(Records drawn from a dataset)
^^^^^^^^^^^^^^^^

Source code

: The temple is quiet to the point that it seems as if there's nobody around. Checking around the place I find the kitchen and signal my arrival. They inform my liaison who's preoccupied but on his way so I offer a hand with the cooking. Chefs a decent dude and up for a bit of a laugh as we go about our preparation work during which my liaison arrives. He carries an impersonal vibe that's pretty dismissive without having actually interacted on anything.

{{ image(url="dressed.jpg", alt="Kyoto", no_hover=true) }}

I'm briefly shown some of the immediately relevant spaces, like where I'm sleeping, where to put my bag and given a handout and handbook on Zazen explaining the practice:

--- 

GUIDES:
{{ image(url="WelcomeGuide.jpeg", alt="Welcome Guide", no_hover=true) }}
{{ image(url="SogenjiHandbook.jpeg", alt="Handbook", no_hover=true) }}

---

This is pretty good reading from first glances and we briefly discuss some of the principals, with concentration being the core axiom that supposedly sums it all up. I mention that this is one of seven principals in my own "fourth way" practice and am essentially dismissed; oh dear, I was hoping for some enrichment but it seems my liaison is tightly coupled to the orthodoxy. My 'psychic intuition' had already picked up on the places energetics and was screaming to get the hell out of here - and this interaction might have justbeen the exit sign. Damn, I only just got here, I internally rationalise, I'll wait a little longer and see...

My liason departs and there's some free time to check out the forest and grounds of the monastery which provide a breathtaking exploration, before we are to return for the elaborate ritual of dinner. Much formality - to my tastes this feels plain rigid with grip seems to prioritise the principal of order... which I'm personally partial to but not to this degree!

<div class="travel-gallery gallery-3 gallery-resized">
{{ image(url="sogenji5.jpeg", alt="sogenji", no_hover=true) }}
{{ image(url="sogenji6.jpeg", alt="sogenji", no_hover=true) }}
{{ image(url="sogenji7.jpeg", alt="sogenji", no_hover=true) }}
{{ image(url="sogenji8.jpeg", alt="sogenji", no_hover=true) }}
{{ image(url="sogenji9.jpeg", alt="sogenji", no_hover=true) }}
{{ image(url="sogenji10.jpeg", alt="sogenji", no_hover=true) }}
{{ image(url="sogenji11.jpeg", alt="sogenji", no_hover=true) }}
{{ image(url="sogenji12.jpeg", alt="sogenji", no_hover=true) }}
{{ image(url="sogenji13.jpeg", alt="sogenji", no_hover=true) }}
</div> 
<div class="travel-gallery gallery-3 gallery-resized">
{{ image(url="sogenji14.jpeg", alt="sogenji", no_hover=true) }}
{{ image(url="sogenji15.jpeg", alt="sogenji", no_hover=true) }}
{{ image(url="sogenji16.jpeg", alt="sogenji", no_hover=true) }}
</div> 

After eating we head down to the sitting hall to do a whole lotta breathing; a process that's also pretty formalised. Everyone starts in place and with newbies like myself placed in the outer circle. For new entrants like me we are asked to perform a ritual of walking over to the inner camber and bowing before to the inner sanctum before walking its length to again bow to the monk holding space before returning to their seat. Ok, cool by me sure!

^^^^^^^^^^^^^^^^

**INSTRUCTION**
Each record should be returned precisely as written.

**EXERCISE RESULT**
Source code

: The temple is quiet to the point that it seems as if there's nobody around. Checking around the place I find the kitchen and signal my arrival. They inform my liaison who's preoccupied but on his way so I offer a hand with the cooking. Chefs a decent dude and up for a bit of a laugh as we go about our preparation work during which my liaison arrives. He carries an impersonal vibe that's pretty dismissive without having actually interacted on anything.

{{ image(url="dressed.jpg", alt="Kyoto", no_hover=true) }}

I'm briefly shown some of the immediately relevant spaces, like where I'm sleeping, where to put my bag and given a handout and handbook on Zazen explaining the practice:

--- 

GUIDES:
{{ image(url="WelcomeGuide.jpeg", alt="Welcome Guide", no_hover=true) }}
{{ image(url="SogenjiHandbook.jpeg", alt="Handbook", no_hover=true) }}

---

This is pretty good reading from first glances and we briefly discuss some of the principals, with concentration being the core axiom that supposedly sums it all up. I mention that this is one of seven principals in my own "fourth way" practice and am essentially dismissed; oh dear, I was hoping for some enrichment but it seems my liaison is tightly coupled to the orthodoxy. My 'psychic intuition' had already picked up on the places energetics and was screaming to get the hell out of here - and this interaction might have justbeen the exit sign. Damn, I only just got here, I internally rationalise, I'll wait a little longer and see...

My liason departs and there's some free time to check out the forest and grounds of the monastery which provide a breathtaking exploration, before we are to return for the elaborate ritual of dinner. Much formality - to my tastes this feels plain rigid with grip seems to prioritise the principal of order... which I'm personally partial to but not to this degree!

<div class="travel-gallery gallery-3 gallery-resized">
{{ image(url="sogenji5.jpeg", alt="sogenji", no_hover=true) }}
{{ image(url="sogenji6.jpeg", alt="sogenji", no_hover=true) }}
{{ image(url="sogenji7.jpeg", alt="sogenji", no_hover=true) }}
{{ image(url="sogenji8.jpeg", alt="sogenji", no_hover=true) }}
{{ image(url="sogenji9.jpeg", alt="sogenji", no_hover=true) }}
{{ image(url="sogenji10.jpeg", alt="sogenji", no_hover=true) }}
{{ image(url="sogenji11.jpeg", alt="sogenji", no_hover=true) }}
{{ image(url="sogenji12.jpeg", alt="sogenji", no_hover=true) }}
{{ image(url="sogenji13.jpeg", alt="sogenji", no_hover=true) }}
</div> 
<div class="travel-gallery gallery-3 gallery-resized">
{{ image(url="sogenji14.jpeg", alt="sogenji", no_hover=true) }}
{{ image(url="sogenji15.jpeg", alt="sogenji", no_hover=true) }}
{{ image(url="sogenji16.jpeg", alt="sogenji", no_hover=true) }}
</div> 

After eating we head down to the sitting hall to do a whole lotta breathing; a process that's also pretty formalised. Everyone starts in place and with newbies like myself placed in the outer circle. For new entrants like me we are asked to perform a ritual of walking over to the inner camber and bowing before to the inner sanctum before walking its length to again bow to the monk holding space before returning to their seat. Ok, cool by me sure!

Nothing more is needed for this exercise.